Q: How about art houses?
A: Lowe says that MoviePass has “a lot” of them, but not all.
Q: Despite the hassles, it can be a bargain if I see just see two movies a month. Who’s taking the haircut?
A: MoviePass. It pays the theater full price for its ticket.
Q: Why would MoviePass do that?
A:.It’s making a bet that it will become big enough to make deals with others who want access to its audiences and data about them.
Q: What could MoviePass offer them?
A: Lowe says he could help persuade people to attend movies that they aren’t sure they’ll like. That currently leads them to wait until the titles appear on, say, Netflix or HBO. “Nothing happens until we get millions of subscribers,” Lowe says. People double their theater-going when they have MoviePass, he says, and “almost 100% of that is to films that gross under $20 million.”
Eventually, then, “we would charge the studio marketing fees solely based on the people we actually get into the theater. We pay full price [for the ticket], and they might rebate us.”
Q: Any other possibilities?
A: “Eventually there are at least a dozen things we could do” to make up for any losses from ticket sales, Lowe says. For example, MoviePass has a yet-to-be-implemented deal with Studio Movie Grill that will enable subscribers to use their debit card for concessions in a special line. “A 20% [revenue share] for MoviePass would be reasonable especially since our customers are spending 20% to 123% more than they did before on those concessions.”
Q: If theaters get paid in full, then why does AMC Entertainment say that MoviePass is “not welcome here”?
A: It says it fears that people using MoviePass will think movies are just worth $10 a month, as opposed to $10 a ticket.

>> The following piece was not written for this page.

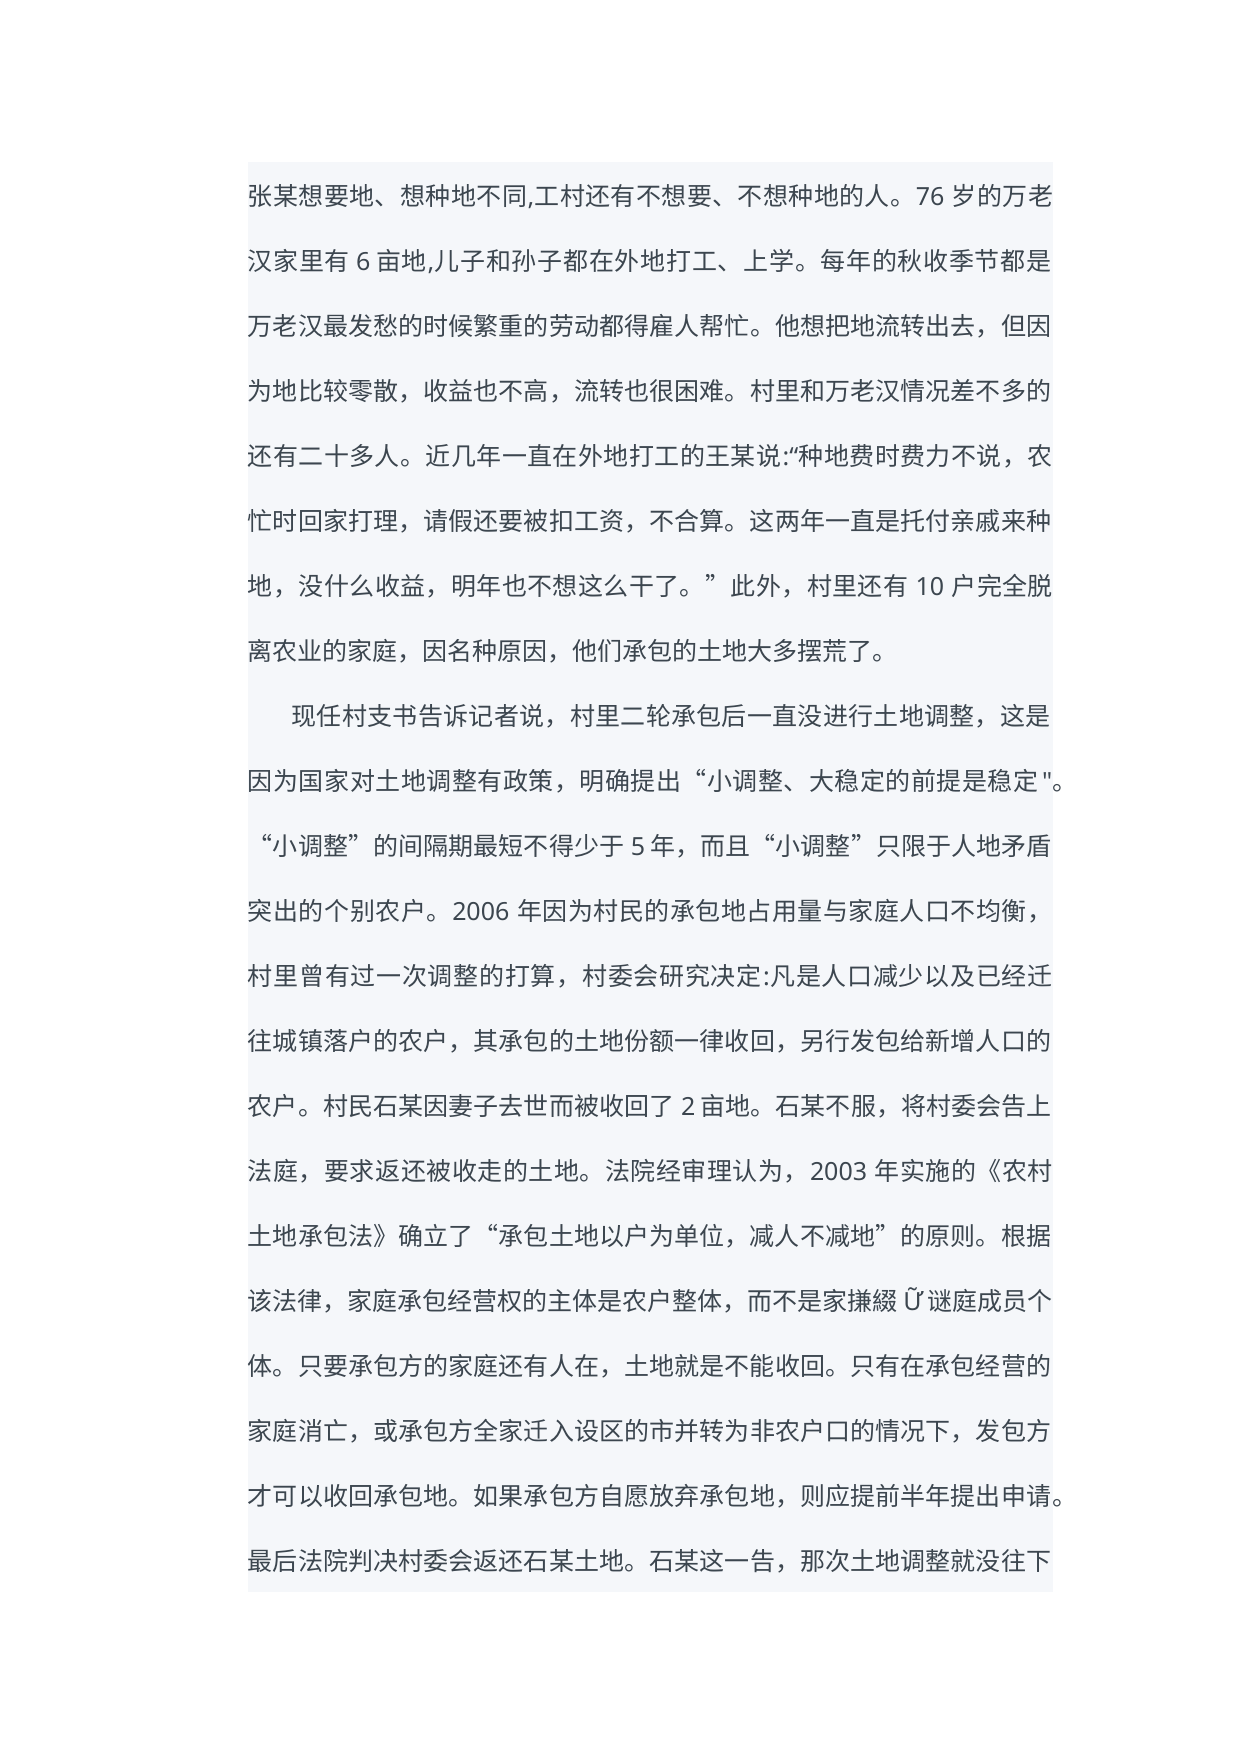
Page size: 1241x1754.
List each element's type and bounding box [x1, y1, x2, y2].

list [248, 162, 1053, 682]
list [248, 682, 1053, 1592]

That’s “unsustainable and only sets up consumers for ultimate disappointment down the road if or when the product can no longer be fulfilled,” the exhibition chain says. The average AMC customer paid $9.33 for a ticket in Q2.
Q: So is AMC not honoring MoviePass?
A: AMC has to honor it. The subscription service’s debit card is issued through MasterCard. As long as AMC — or any theater — has a deal with MasterCard to accept its debit cards, then the contract bars it from discriminating. It can’t decided to honor cards from some people, but not others.
Q: Is there another explanation for AMC’s vigorous objection?
A: AMC might want to stop consumers from flocking to MoviePass while the chain prepares its own subscription plan. In its attack on MoviePass this week, AMC noted that it is “not opposed to subscription programs generally.”
The company also told investors this month that it hopes to add $30 million to its bottom line this year with several changes including “strategic pricing” and “promotional incentives.” And it’s been investing heavily in its Stubs loyalty program: It now has 9.3 million household members, up from 2.5 million a year ago.
Q: How does that compare to MoviePass?
A: It had about 20,000 subscribers in December when it charged $14.95 a month. But that jumped this week with the price reduction to $9.95 — made in conjunction with a deal to sell the company to data firm Helios and Matheson Analytics, and for MoviePass to go public soon. They had targeted 100,000 subscribers in a year.
Lowe can’t disclose yet how many customers it has now. But he offers that with this week’s publicity “we were way, way, way, way, way above any idea of where we could have been at this point in time.”